While it may seem that data centers, who have taken active steps towards receiving international infosec standards such as ISO27001, signal they are making an effort to lessen risks. This shouldn't be taken at face value. As an organization, you can never be too certain whether the center takes these standards seriously or if it’s just a tick in a box for them. Instead, if data centers have taken steps towards receiving the PCI or any other security certification alongside ISO, it is a sure sign that they are serious about making their data center as robust as possible.
Organizations must also look into how the data center will continue to operate and get back to functioning normally if an unplanned outage occurs – a reliable and trustworthy data center will have concrete plans. Reading through business continuity plans is crucial, as it allows one to get a full idea of a center’s contingency plan. Business continuity plans list ways the data center aims to keep services ongoing and recover from a variety of issues.
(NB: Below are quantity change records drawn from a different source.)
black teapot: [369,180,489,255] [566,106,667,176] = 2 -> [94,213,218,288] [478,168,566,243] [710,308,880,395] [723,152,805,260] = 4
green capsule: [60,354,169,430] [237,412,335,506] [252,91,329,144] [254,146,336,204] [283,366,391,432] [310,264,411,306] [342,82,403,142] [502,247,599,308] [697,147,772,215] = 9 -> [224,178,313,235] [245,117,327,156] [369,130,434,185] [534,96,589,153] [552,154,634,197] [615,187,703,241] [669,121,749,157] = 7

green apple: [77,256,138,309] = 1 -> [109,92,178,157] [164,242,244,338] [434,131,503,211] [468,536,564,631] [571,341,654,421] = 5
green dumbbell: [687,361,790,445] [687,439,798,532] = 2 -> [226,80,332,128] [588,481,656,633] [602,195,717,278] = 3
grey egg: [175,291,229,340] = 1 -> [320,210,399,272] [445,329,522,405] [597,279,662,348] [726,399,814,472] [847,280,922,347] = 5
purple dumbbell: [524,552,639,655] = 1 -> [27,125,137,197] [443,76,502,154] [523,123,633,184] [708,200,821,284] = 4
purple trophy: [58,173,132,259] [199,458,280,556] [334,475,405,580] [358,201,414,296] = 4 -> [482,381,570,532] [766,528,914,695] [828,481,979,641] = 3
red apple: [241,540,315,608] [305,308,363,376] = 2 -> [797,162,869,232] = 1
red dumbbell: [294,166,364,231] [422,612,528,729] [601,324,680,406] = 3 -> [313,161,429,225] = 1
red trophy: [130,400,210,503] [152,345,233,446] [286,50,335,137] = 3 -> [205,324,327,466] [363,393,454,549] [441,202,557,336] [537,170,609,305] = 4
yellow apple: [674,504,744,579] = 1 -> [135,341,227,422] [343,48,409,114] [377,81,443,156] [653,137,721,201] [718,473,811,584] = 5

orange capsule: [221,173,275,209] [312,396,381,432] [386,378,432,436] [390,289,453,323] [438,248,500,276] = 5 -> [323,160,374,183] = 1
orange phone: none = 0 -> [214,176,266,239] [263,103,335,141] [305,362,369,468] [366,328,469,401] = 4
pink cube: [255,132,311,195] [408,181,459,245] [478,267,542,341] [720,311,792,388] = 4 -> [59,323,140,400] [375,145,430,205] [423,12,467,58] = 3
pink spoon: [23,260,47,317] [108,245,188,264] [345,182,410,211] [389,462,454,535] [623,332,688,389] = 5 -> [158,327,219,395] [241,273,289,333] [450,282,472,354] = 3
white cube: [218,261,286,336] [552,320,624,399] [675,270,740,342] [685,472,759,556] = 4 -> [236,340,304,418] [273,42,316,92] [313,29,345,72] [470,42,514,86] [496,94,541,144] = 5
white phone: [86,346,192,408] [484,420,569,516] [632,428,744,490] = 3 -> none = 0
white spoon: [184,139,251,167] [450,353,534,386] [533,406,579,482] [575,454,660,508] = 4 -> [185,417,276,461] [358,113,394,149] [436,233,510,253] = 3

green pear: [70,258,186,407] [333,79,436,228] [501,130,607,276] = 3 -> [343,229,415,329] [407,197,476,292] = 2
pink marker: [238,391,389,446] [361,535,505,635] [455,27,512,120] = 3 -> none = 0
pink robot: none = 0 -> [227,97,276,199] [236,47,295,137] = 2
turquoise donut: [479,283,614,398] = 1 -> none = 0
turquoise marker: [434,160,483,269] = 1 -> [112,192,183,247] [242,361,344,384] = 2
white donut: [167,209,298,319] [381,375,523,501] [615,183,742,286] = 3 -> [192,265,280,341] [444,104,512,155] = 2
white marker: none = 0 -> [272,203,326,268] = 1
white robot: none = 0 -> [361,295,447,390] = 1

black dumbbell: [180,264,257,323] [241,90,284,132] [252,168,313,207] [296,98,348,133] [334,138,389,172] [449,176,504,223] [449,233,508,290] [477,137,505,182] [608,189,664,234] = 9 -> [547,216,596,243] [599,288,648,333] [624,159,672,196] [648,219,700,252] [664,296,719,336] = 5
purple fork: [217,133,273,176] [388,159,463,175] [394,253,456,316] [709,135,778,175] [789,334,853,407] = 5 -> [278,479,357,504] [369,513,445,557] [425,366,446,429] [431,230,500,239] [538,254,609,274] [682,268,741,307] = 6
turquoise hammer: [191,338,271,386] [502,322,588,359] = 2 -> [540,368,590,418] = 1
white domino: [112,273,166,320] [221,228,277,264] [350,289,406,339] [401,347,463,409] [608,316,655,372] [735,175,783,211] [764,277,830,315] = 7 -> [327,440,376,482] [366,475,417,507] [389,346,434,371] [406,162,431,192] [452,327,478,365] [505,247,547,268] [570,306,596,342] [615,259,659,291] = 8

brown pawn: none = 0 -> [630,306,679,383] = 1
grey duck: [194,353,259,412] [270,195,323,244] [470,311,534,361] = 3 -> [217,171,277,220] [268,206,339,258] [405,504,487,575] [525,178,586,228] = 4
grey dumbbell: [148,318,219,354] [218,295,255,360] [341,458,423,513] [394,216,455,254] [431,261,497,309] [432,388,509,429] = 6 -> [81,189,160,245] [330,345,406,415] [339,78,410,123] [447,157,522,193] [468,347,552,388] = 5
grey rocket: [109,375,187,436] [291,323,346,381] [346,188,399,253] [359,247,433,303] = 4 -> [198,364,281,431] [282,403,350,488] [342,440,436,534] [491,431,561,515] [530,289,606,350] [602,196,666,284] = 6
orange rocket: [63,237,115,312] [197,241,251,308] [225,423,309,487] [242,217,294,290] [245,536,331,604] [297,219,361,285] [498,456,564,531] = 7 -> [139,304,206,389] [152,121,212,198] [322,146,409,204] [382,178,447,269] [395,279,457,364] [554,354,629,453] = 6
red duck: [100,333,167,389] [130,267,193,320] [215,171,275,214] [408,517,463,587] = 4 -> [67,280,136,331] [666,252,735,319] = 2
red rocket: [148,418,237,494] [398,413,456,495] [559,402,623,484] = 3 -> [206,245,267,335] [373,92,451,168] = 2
It is also imperative to explore shared responsibility models, which will establish your role and the data center’s role in keeping your data as secure as possible.
It's a two-way street
Buying a house requires potential buyers to ask estate agents questions to fill in information gaps. Similarly, businesses should question data centers on how the facility operates, looking at a range of variables such as rack space, cooling and power supplies. However, questions should not be isolated to the physical storage environment, one should always be interested in physical security, and the already mentioned cybersecurity measures. Alongside asking questions, thoroughly read through the contractual details to know the complete data center offerings, such as additional charges for maintenance.
When buying a house, it is easy to fall for estate agents’ sale pitches. Likewise, data center representatives tend to paint their data center in the best light, so it is important to avoid getting caught up in the sales patter. Amongst discussions between potential users and vendors, data centers should ask you what your exact needs are, explaining why they should be your first choice. But, it's a two-way street when asking these questions, you must be extremely open about your needs. Data centers must be clear on organizations' needs to evaluate if their services can meet users' needs, and the only way to do this is to probe potential users. It's a red flag if questions from data centers are missing from the dialogue.
Treat your data like family
At the end of the day, you wouldn't house a loved one in a risk-riddled property. So why would you be any less risk-averse when housing your data? Ask the correct questions, don't fall for any sales gimmicks, and leave no stone unturned.